When shoppers are in Lowes stores scanning bar codes with their phones, reading product reviews and checking prices, employees can engage them better using iPhones to track down similar information.

Staff can also check quickly if products are in stock or if items are available on Lowes’ website or another store nearby, and can often match or beat a price a consumer finds elsewhere via a smart phone.

Not only do brick-and-mortar stores have to compete on pricing with the likes of Amazon, they’re also facing competition from daily deal vendors such as Groupon and LivingSocial. The annual holiday survey from Discover shows that consumers are increasingly comfortable with the idea of giving gifts purchased via daily deals:

When asked if they would buy a gift through a group-buying site, more than half, 55 percent, of consumers gave a jolly nod to the idea, up from 22 percent who said the same last year. In 2010, just 6 percent of those surveyed said they had purchased a gift through a group-buying site, which more than tripled in 2011 to 20 percent.

(MORE: Black Thursday: Will Shoppers Really Show Up at Stores on Thanksgiving Night?)

Increasingly, flash deal and group-buying sites aren’t conceding the idea that Black Friday craze is and will always be a primarily brick-and-mortar experience. The Times notes that the Gilt Groupe is going to offer mobile-exclusive deals on Friday, November 25, starting at 6 a.m.—about the same time that many shoppers will be elbowing for sale merchandise at malls. Normally, Gilt’s flash deals are available beginning at noon daily.
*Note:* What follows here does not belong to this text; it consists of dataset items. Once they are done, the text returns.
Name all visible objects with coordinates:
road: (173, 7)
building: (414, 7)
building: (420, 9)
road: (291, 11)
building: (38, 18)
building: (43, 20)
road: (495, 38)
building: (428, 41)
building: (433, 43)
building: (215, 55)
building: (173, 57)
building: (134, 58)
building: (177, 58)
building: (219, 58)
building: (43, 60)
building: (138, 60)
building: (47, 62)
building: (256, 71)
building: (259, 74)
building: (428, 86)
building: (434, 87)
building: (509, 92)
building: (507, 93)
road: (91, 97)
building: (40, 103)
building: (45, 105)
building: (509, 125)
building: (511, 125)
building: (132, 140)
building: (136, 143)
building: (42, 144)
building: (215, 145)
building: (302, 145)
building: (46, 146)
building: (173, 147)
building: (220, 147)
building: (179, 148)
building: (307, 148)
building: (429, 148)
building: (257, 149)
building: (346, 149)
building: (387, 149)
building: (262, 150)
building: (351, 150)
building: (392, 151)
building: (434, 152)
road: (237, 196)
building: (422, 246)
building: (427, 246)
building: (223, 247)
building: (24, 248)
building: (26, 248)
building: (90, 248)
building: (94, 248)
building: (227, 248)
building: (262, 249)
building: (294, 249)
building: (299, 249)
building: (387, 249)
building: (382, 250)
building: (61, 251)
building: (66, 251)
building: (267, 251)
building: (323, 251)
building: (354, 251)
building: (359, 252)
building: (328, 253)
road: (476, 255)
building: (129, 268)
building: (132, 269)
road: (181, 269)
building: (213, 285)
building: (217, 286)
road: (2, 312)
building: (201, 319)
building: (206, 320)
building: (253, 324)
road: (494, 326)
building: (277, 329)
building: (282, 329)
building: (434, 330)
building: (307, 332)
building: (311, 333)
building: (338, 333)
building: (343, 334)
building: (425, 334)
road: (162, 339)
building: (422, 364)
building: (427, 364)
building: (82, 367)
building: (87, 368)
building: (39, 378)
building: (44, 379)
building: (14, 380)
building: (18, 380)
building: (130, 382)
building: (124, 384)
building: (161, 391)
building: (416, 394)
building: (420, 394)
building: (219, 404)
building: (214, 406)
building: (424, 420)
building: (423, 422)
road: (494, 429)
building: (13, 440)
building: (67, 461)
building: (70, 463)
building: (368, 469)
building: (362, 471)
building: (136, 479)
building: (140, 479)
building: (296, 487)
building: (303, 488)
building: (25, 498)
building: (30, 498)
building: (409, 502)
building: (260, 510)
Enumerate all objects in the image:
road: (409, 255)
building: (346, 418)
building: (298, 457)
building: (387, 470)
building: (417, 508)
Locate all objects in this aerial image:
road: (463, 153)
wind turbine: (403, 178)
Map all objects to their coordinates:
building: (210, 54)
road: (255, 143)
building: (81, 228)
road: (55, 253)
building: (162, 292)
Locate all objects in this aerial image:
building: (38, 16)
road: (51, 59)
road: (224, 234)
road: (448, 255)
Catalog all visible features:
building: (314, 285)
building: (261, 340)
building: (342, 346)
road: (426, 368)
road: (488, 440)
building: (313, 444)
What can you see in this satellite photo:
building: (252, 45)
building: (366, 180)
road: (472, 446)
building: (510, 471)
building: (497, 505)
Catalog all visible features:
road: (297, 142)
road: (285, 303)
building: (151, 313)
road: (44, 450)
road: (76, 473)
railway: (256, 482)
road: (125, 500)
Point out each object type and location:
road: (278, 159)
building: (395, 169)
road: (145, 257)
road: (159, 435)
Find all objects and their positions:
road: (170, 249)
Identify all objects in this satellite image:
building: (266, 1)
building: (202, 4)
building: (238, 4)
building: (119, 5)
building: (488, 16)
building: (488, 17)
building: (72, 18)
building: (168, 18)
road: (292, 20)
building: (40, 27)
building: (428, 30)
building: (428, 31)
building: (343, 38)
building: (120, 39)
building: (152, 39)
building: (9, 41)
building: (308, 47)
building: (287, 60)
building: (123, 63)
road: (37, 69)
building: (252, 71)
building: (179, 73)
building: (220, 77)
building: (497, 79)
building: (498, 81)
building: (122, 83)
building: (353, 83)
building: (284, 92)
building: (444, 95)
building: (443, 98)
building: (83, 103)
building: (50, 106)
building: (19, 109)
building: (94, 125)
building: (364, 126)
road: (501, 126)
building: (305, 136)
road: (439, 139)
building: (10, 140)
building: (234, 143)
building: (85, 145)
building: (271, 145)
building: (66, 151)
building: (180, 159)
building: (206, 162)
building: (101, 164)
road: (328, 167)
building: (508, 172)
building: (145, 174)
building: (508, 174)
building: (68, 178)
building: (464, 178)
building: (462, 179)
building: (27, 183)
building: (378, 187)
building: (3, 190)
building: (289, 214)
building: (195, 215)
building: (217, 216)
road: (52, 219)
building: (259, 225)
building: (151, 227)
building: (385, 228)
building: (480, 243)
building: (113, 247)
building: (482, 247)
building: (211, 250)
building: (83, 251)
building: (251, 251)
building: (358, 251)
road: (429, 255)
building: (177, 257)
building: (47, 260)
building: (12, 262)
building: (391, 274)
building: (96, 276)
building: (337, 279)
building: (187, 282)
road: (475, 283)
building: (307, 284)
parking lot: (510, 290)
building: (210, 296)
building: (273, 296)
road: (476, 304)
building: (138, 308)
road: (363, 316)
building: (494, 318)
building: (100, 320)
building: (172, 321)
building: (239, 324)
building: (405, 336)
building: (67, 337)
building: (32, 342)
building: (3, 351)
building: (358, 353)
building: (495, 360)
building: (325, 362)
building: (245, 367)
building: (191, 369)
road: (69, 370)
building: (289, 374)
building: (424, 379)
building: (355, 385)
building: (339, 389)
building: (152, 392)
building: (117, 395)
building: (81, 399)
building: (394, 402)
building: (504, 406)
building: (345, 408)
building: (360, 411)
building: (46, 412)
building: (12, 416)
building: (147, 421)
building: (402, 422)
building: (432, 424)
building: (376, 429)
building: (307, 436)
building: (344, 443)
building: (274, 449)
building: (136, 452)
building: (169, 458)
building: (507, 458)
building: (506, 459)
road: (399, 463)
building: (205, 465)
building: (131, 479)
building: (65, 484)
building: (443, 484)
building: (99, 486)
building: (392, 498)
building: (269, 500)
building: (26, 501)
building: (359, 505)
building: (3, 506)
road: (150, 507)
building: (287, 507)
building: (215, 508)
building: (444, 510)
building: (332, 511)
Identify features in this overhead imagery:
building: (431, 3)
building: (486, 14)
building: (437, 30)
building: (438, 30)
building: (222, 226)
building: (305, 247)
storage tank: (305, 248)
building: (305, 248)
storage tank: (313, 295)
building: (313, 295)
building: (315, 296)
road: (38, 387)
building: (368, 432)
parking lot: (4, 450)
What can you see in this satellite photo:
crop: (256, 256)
The Associated Press, meanwhile, reports that LivingSocial will offer a slew of national deals starting on Black Friday, and more becoming available on Cyber Monday. The deals include one-year magazine subscriptions for $5 (normally $12) and discounts of 50% or more off products from the likes of Skechers, Verizon Wireless, and OfficeMax.

(MORE: ‘Occupy Best Buy’? Shoppers Are Already Camping Out for Black Friday Sales)

What with all of these options, shoppers can have the surreal experience of browsing the offers and snatching up merchandise from the likes of Amazon, LivingSocial, and Best Buy … all while strolling the aisles of a Walmart. Due to the ubiquity of free-shipping promotions, it’s also quite easy to physically go out shopping, browse goods in person, and make purchases—and never actually have to schlep goods to the register, let alone your home.